*STUDY TEXT*.
Swabaha Sidi who scored 416 marks in the 2022 KCPE is carried high by family and friends at their Mida, Matsangoni home in Kilifi county on Wednesday, December 21.

During the past 10 years, education bureaucrats have made many frantic attempts to abolish ranking of students and schools in the KCPE and KCSE exams.

I opine that abolishing the ranking system is ill advised. In the absence of ranking, motivation among students and teachers will plummet, leading to a normalisation of mediocrity. Parents will be robbed of an accountability tool; the government may invest less in education and the global acceptance of our students will fall. The impact of this policy directive will be a massive drop in the quality of our education.

Academic success is influenced by many variables that include the learner’s intelligent quotient, the learner’s motivation to work hard, supportive parents or guardians, quality of instruction by teachers, the availability of learning facilities and a conducive environment in school characterized by a discipline culture.

Ranking of students and schools is known to motivate both students and teachers to exert themselves more. Recognition of top performers is a form of reward of hard work. This cannot be differentiated with recognition of talent in other spheres of life such as football, where the best player in a tournament is deliberately identified and celebrated.

Competition among schools drives up performance. Many secondary schools have rival institutions against whom they compete to beat in academics and extra-curricular activities. These rivalries become rallying points about which teachers motivate students.

Every examination cycle, students in nearly every school await to know how they performed against their nemesis. When the performance is good, students are encouraged to maintain it. When it is bad, they are encouraged to improve and overtake their rivals. This creates a win-win situation but the biggest beneficiary is quality of education which goes up.

Ranking of schools offers parents the most powerful and reliable accountability tool for assessing the work done by teachers. When students post excellent mean scores, it is an indicator that teaching and learning took place.

In the past we have witnessed parents pose hard questions to teachers following poor results. This is important in interrogating modifiable causes of poor performance such as poor discipline and pursuing remedies. Poor results should prompt the government to identify specific challenges faced by schools and find timely solutions. Consistent poor performance by schools in some areas or categories should raise equity concerns.

*EXTRACTED MATERIAL*.
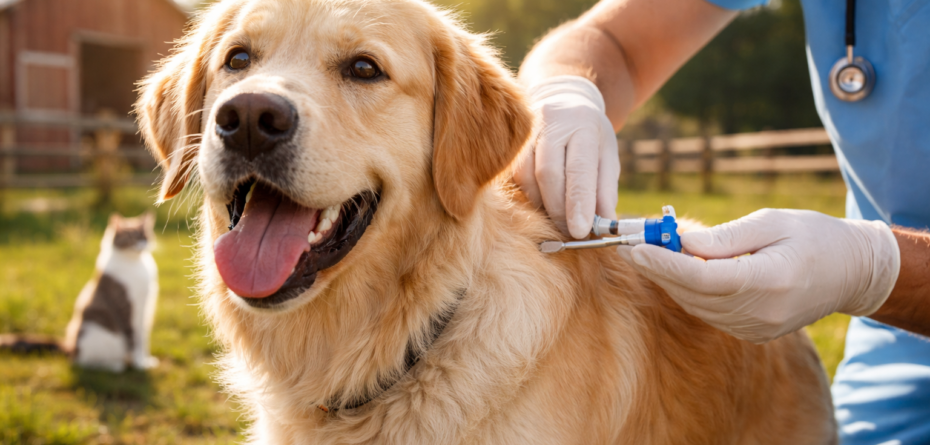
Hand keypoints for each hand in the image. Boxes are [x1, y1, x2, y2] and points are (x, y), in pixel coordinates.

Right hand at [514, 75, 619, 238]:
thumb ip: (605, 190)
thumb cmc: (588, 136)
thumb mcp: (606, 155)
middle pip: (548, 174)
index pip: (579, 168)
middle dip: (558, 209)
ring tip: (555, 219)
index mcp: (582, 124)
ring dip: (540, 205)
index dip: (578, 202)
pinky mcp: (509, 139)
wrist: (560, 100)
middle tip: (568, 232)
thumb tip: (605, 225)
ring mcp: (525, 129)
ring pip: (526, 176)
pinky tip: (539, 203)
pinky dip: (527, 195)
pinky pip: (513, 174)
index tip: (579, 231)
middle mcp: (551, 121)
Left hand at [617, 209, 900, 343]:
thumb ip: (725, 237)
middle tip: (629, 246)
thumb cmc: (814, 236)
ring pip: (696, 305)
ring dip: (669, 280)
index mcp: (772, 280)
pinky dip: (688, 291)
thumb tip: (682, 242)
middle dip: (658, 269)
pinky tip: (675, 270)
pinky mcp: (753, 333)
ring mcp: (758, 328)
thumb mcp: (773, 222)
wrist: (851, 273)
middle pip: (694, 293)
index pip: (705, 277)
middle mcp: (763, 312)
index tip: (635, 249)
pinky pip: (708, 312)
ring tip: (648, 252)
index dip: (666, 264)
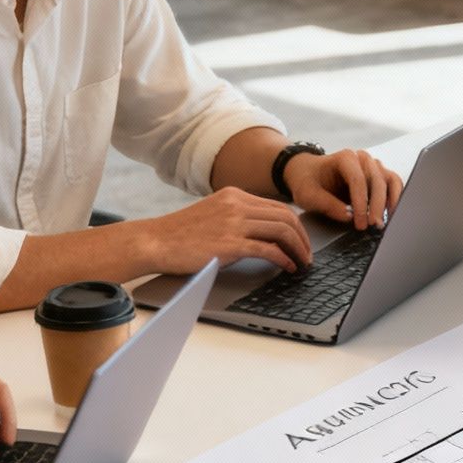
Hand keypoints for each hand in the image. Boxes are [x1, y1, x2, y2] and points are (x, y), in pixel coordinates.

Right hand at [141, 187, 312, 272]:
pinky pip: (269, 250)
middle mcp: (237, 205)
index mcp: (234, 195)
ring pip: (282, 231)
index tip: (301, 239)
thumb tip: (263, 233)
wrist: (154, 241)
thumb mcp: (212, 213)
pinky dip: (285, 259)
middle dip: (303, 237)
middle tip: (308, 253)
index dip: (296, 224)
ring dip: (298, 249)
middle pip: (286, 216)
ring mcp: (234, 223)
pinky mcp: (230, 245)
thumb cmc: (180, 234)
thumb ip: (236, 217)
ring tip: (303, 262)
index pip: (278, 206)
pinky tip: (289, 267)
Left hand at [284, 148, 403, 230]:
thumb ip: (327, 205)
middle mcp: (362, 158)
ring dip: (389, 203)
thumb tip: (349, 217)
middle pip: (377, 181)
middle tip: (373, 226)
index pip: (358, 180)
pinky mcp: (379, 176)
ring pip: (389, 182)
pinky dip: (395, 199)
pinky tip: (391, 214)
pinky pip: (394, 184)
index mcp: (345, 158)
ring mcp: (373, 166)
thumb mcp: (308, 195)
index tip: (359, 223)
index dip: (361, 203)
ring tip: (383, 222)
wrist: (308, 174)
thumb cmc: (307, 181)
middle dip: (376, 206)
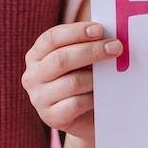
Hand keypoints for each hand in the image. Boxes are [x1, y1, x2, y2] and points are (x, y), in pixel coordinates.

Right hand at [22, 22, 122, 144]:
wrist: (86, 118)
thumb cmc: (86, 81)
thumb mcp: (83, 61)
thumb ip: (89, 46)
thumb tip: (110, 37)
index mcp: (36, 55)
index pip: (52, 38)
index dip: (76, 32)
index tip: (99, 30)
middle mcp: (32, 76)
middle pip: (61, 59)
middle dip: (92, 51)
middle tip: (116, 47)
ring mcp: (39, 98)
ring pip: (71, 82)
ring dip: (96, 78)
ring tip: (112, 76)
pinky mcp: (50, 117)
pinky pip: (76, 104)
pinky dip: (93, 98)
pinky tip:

*WHAT YOU NEED TO DO*.
1. Repeat word for word the part of the opinion piece on school rankings that opens with the words containing "Ranking of schools" and closes with "learning took place.".
2. What does the opinion piece on school rankings say the ranking of schools offers parents?

*ANSWERS TO THE EXERCISE*.
1.
Ranking of schools offers parents the most powerful and reliable accountability tool for assessing the work done by teachers. When students post excellent mean scores, it is an indicator that teaching and learning took place.

2. It offers them the most powerful and reliable accountability tool for assessing the work done by teachers.